Over at Edinburgh Sculpture Workshop, there’s another new commission: a half-hour film-cum-shaggy dog story about our increasingly vexed relationship with contested civic monuments, by the Irish artist Sean Lynch, who was invited (I never got to the bottom of why) to reflect on the history of a mysterious 18th-century building material called “Coade stone”. The wobbly camerawork is deliberately lousy, while the presentation and whimsical voiceover, by Irish actress Gina Moxley, lampoon creaky television documentaries: don’t miss the arch paean to a random model of Edinburgh’s Scott Monument fashioned from tiny timber chip forks, which Lynch, who loves going off on tangents, discovered in the stores of a museum.

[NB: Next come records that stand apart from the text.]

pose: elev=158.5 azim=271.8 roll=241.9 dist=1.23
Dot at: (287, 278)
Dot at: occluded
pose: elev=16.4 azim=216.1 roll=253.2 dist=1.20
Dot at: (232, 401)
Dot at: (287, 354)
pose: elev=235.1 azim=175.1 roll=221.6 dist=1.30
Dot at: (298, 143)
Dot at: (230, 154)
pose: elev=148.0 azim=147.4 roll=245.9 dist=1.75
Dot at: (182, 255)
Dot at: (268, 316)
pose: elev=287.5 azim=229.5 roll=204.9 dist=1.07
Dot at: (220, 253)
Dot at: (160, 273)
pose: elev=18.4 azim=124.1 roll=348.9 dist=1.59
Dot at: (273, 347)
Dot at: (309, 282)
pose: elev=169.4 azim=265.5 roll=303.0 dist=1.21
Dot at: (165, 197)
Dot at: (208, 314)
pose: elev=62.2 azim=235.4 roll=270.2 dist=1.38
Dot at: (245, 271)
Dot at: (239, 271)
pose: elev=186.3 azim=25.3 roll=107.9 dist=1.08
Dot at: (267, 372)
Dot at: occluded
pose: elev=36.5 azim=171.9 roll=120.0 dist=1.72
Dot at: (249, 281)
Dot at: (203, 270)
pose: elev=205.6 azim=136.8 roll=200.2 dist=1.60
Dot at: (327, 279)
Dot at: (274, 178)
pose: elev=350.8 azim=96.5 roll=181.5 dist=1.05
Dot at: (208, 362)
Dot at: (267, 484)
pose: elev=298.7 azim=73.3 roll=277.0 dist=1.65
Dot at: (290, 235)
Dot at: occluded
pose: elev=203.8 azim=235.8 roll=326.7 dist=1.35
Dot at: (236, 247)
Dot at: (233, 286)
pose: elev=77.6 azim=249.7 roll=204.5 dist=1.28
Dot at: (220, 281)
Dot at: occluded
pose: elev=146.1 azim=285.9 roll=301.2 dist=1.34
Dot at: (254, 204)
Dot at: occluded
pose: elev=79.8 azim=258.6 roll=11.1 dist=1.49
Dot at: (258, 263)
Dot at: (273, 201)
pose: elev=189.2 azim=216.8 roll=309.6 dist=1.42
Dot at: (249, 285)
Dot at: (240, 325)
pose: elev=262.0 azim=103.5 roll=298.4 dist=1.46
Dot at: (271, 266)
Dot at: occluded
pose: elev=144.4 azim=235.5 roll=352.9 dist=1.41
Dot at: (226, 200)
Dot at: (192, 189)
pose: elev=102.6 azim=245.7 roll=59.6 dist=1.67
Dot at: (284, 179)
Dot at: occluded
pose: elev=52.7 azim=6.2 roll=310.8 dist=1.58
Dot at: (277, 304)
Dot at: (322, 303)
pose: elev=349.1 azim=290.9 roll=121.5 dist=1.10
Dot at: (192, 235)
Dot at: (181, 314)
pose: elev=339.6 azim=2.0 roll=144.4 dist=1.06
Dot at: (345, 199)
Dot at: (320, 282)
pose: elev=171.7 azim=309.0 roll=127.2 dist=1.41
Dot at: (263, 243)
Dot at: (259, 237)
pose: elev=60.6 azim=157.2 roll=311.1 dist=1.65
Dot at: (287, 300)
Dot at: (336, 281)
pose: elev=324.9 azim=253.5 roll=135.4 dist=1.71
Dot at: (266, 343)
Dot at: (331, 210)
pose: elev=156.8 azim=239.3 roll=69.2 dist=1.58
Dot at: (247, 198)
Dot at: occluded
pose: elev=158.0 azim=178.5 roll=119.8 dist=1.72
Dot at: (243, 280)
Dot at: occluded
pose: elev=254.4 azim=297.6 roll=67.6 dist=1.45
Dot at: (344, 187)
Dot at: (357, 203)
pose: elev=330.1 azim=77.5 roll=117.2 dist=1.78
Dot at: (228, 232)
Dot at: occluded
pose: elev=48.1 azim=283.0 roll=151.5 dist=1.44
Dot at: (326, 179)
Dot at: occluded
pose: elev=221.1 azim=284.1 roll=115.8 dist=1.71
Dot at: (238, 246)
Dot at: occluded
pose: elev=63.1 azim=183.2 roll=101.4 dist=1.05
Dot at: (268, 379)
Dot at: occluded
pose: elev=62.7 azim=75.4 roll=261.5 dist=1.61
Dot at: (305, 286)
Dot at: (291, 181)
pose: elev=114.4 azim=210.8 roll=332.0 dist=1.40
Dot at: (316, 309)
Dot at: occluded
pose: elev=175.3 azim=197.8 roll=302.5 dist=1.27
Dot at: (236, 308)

It’s all very droll, in a studenty kind of way, but far too meandering and slight to be the centrepiece of a festival.

Isaac Julien’s 10-screen film installation Lessons of the Hour - Duncan McGlynn
Isaac Julien’s 10-screen film installation Lessons of the Hour - Duncan McGlynn

By contrast, receiving its British premiere at the Scottish National Gallery of Modern Art, Isaac Julien’s 10-screen film installation, Lessons of the Hour, a glossy “meditation” on the life and times of the 19th-century African-American abolitionist Frederick Douglass (an extraordinary historical figure who escaped slavery, and spent a couple of years in Scotland during the 1840s while campaigning against it), has the production values of an expensive feature film. Indeed, if Lynch is unduly shambolic, Julien goes too far the other way, tipping over into Merchant Ivory or primetime costume drama territory: there’s a lot of soulful staring and swaggering about in beautifully cut garments, and too many fake beards.